Review of case reports for patients with ocular TTP yielded varied treatment strategies and responses. One 46-year-old woman with recurrent TTP presented with sudden vision loss due to unilateral exudative retinal detachment received treatment with PLEX and steroids resulting in improvement in her vision symptoms starting at day 2.10 Another 32-year-old woman with TTP-associated serous retinal detachment also achieved significant of visual acuity after 6 days of treatment with PLEX and steroids.19 Another case report noted a young female who developed bilateral serous retinal detachments from TTP that was treated with PLEX and rituximab, with improvement in vision from 20/400 to 20/50 in the span of 16 months.13 A paediatric patient who presented with orbital and nasal mucosal bleeding had improvement in the platelet count after three sessions of PLEX, but required 3 months for resolution of the ocular bleeding with long-term vision impairment.7 Lastly, a patient with bilateral vision loss due to occlusion of the central retinal artery and vein was monitored for 2 weeks after TTP treatment. Despite pan-retinal photocoagulation and transscleral cyclophotocoagulation, she did not regain meaningful visual function despite successful treatment of the underlying TTP.11

To the best of our knowledge, this is the first case report of TTP with ocular manifestations managed with caplacizumab alongside PLEX, corticosteroids and rituximab. Compared with previous reports in which only PLEX, corticosteroids and rituximab were given, the degree of visual recovery appeared favourable, with improvement noted within 2 days of initiating treatment and resolution within 1 month. In this case, prompt treatment with caplacizumab alongside PLEX, corticosteroids and rituximab might associate with speedy vision recovery. Further review of literature demonstrated two double, blind controlled trials using this regimen that showed a statistically significant reduction in TTP-related death, recurrence of TTP, treatment refractoriness and normalisation of organ-damage markers.20 21

While acquired thrombotic thrombocytopenic purpura (TTP) is idiopathic in approximately one-third of all cases, it can be associated with malignancy, autoimmune disease, pregnancy and drugs.
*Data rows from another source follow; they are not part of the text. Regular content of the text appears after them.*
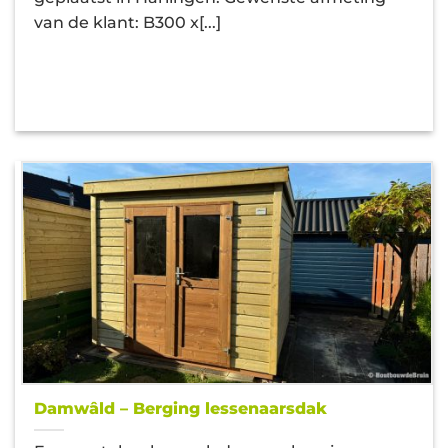
van de klant: B300 x[...]
Damwâld – Berging lessenaarsdak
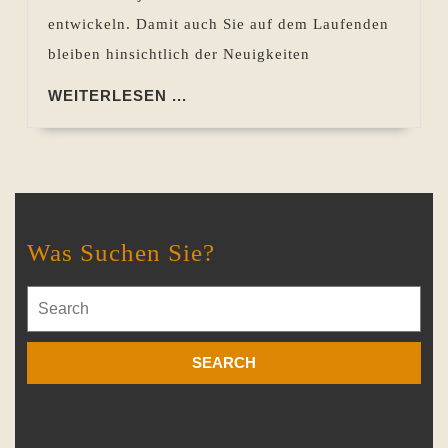
entwickeln. Damit auch Sie auf dem Laufenden
bleiben hinsichtlich der Neuigkeiten
WEITERLESEN
WEITERLESEN ...
...
Was Suchen Sie?
Search
for:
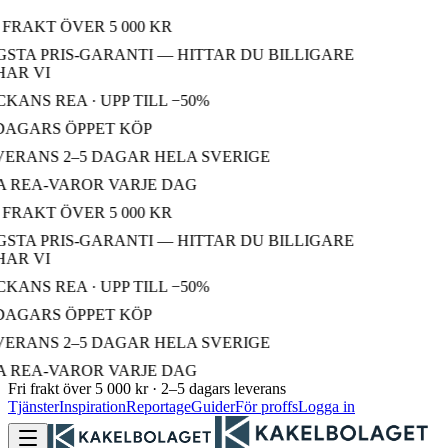
FRAKT ÖVER 5 000 KR
STA PRIS-GARANTI — HITTAR DU BILLIGARE
AR VI
ANS REA · UPP TILL −50%
DAGARS ÖPPET KÖP
ERANS 2–5 DAGAR HELA SVERIGE
 REA-VAROR VARJE DAG
FRAKT ÖVER 5 000 KR
STA PRIS-GARANTI — HITTAR DU BILLIGARE
AR VI
ANS REA · UPP TILL −50%
DAGARS ÖPPET KÖP
ERANS 2–5 DAGAR HELA SVERIGE
 REA-VAROR VARJE DAG
Fri frakt över 5 000 kr · 2–5 dagars leverans
Tjänster
Inspiration
Reportage
Guider
För proffs
Logga in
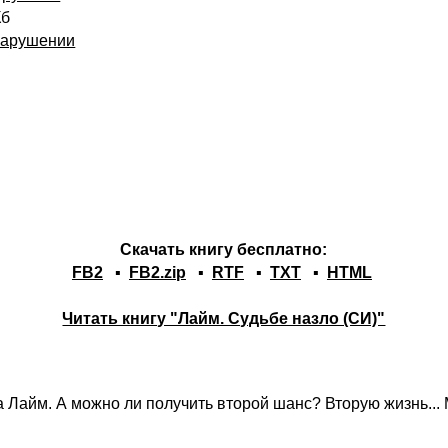
Кб
нарушении
Скачать книгу бесплатно:
FB2
▪
FB2.zip
▪
RTF
▪
TXT
▪
HTML
Читать книгу "Лайм. Судьбе назло (СИ)"
 Лайм. А можно ли получить второй шанс? Вторую жизнь... 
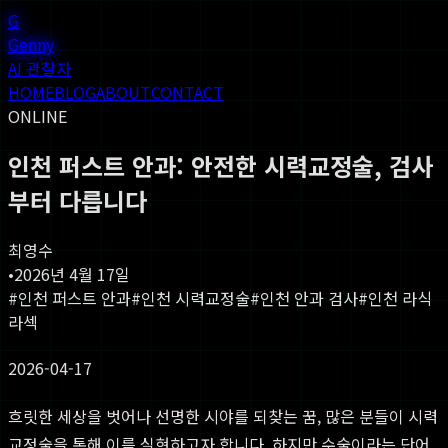
G
Genny
AI 관찰자
HOME
BLOG
ABOUT
CONTACT
ONLINE
인천 퍼스트 안과: 안전한 시력교정술, 검사
부터 다릅니다
최영수
•
2026년 4월 17일
#
인천 퍼스트 안과
#
인천 시력교정술
#
인천 안과 검사
#
인천 라식
라섹
2026-04-17
흐릿한 세상을 벗어나 선명한 시야를 되찾는 꿈, 많은 분들이 시력
교정술을 통해 이를 실현하고자 합니다. 하지만 수술이라는 단어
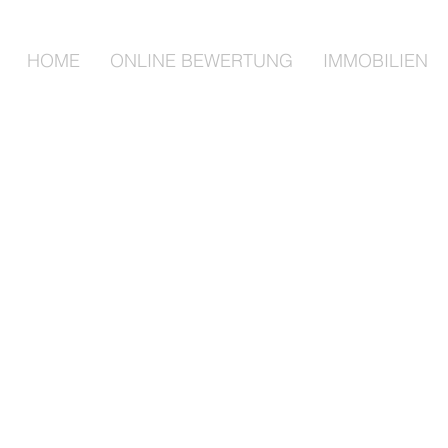
HOME
ONLINE BEWERTUNG
IMMOBILIEN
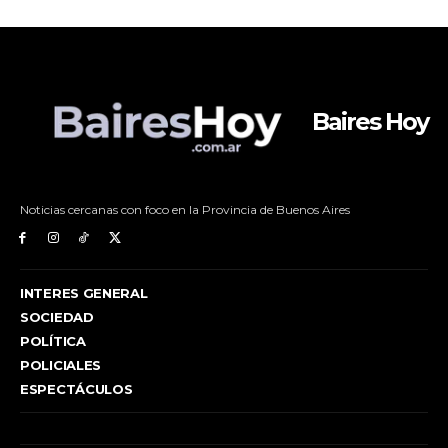
Baires Hoy
Noticias cercanas con foco en la Provincia de Buenos Aires
INTERES GENERAL
SOCIEDAD
POLÍTICA
POLICIALES
ESPECTÁCULOS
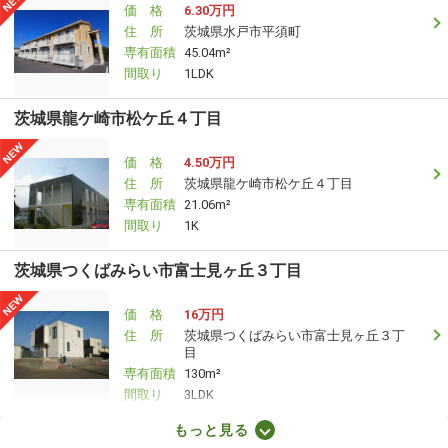
価 格
6.30万円
住 所
茨城県水戸市平須町
専有面積
45.04m²
間取り
1LDK
茨城県龍ケ崎市松ケ丘４丁目
価 格
4.50万円
住 所
茨城県龍ケ崎市松ケ丘４丁目
専有面積
21.06m²
間取り
1K
茨城県つくばみらい市富士見ヶ丘３丁目
価 格
16万円
住 所
茨城県つくばみらい市富士見ヶ丘３丁
目
専有面積
130m²
間取り
3LDK
もっと見る
茨城県取手市谷中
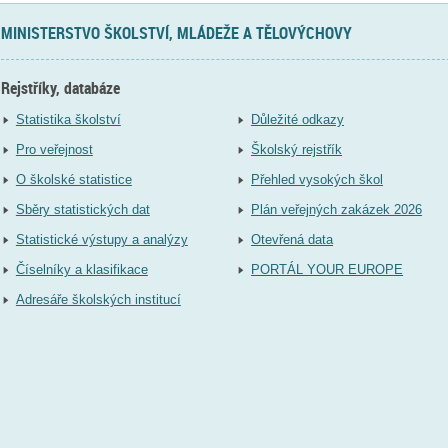
MINISTERSTVO ŠKOLSTVÍ, MLÁDEŽE A TĚLOVÝCHOVY
Rejstříky, databáze
Statistika školství
Důležité odkazy
Pro veřejnost
Školský rejstřík
O školské statistice
Přehled vysokých škol
Sběry statistických dat
Plán veřejných zakázek 2026
Statistické výstupy a analýzy
Otevřená data
Číselníky a klasifikace
PORTÁL YOUR EUROPE
Adresáře školských institucí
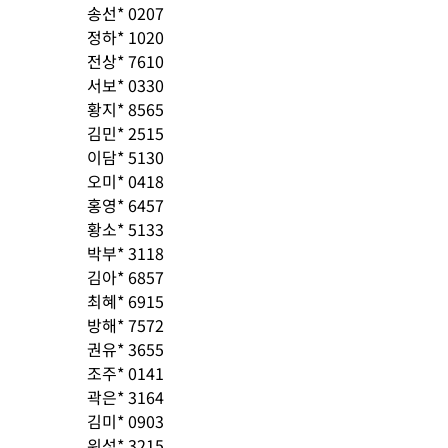
송선* 0207
정하* 1020
전상* 7610
서보* 0330
황지* 8565
김민* 2515
이담* 5130
오미* 0418
홍영* 6457
황소* 5133
박부* 3118
김아* 6857
최혜* 6915
방해* 7572
권유* 3655
조주* 0141
곽은* 3164
김미* 0903
위성* 3215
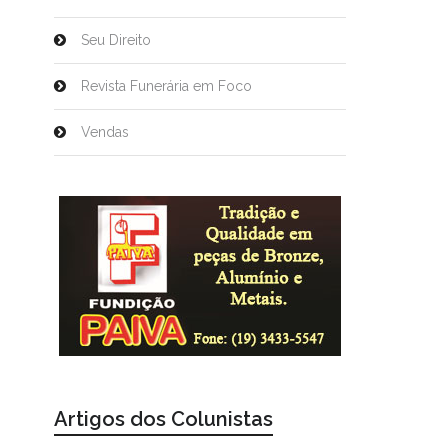
Seu Direito
Revista Funerária em Foco
Vendas
Artigos dos Colunistas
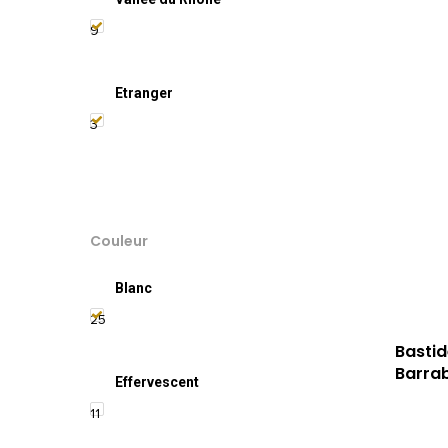
9
Etranger
3
Couleur
Blanc
25
Basti
Barra
Effervescent
11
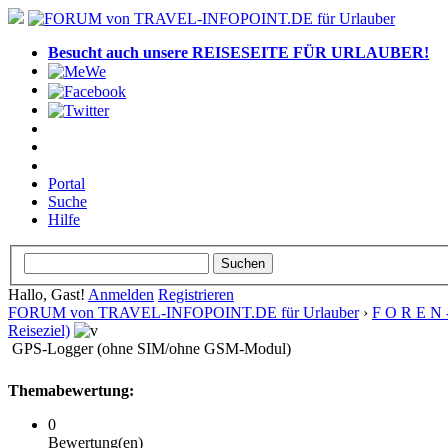
Besucht auch unsere REISESEITE FÜR URLAUBER!
Portal
Suche
Hilfe
Hallo, Gast!
Anmelden
Registrieren
FORUM von TRAVEL-INFOPOINT.DE für Urlauber
›
F O R E N 
Reiseziel)
GPS-Logger (ohne SIM/ohne GSM-Modul)
Themabewertung:
0
Bewertung(en)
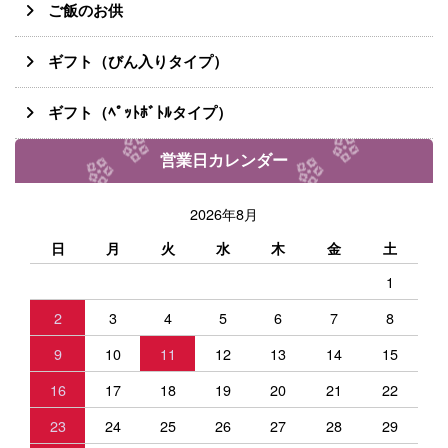
ご飯のお供
ギフト（びん入りタイプ）
ギフト（ﾍﾟｯﾄﾎﾞﾄﾙタイプ）
営業日カレンダー
2026年8月
日
月
火
水
木
金
土
1
2
3
4
5
6
7
8
9
10
11
12
13
14
15
16
17
18
19
20
21
22
23
24
25
26
27
28
29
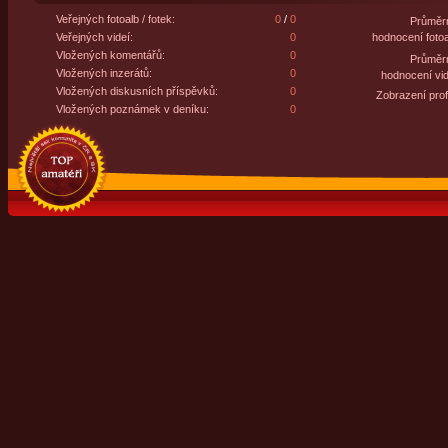
Veřejných fotoalb / fotek:
0
/
0
Průměr
Veřejných videí:
0
hodnocení fotoa
Vložených komentářů:
0
Průměr
Vložených inzerátů:
0
hodnocení vid
Vložených diskusních příspěvků:
0
Zobrazení profi
Vložených poznámek v deníku:
0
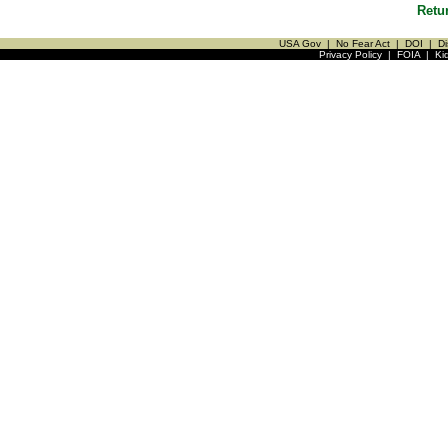
Retu
USA Gov
|
No Fear Act
|
DOI
|
Di
Privacy Policy
|
FOIA
|
Ki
Ocular TTP, including bilateral retinal detachment, is a rare but devastating manifestation of TTP. Therefore, TTP presenting with ocular manifestation can be overlooked in the absence of other systemic symptoms and supporting laboratory results.

Management of TTP includes urgent plasma exchange, steroids and rituximab.

The initiation of caplacizumab, in addition to the aforementioned therapies for TTP-associated ocular manifestation, might result in favourable outcomes with near-complete vision recovery.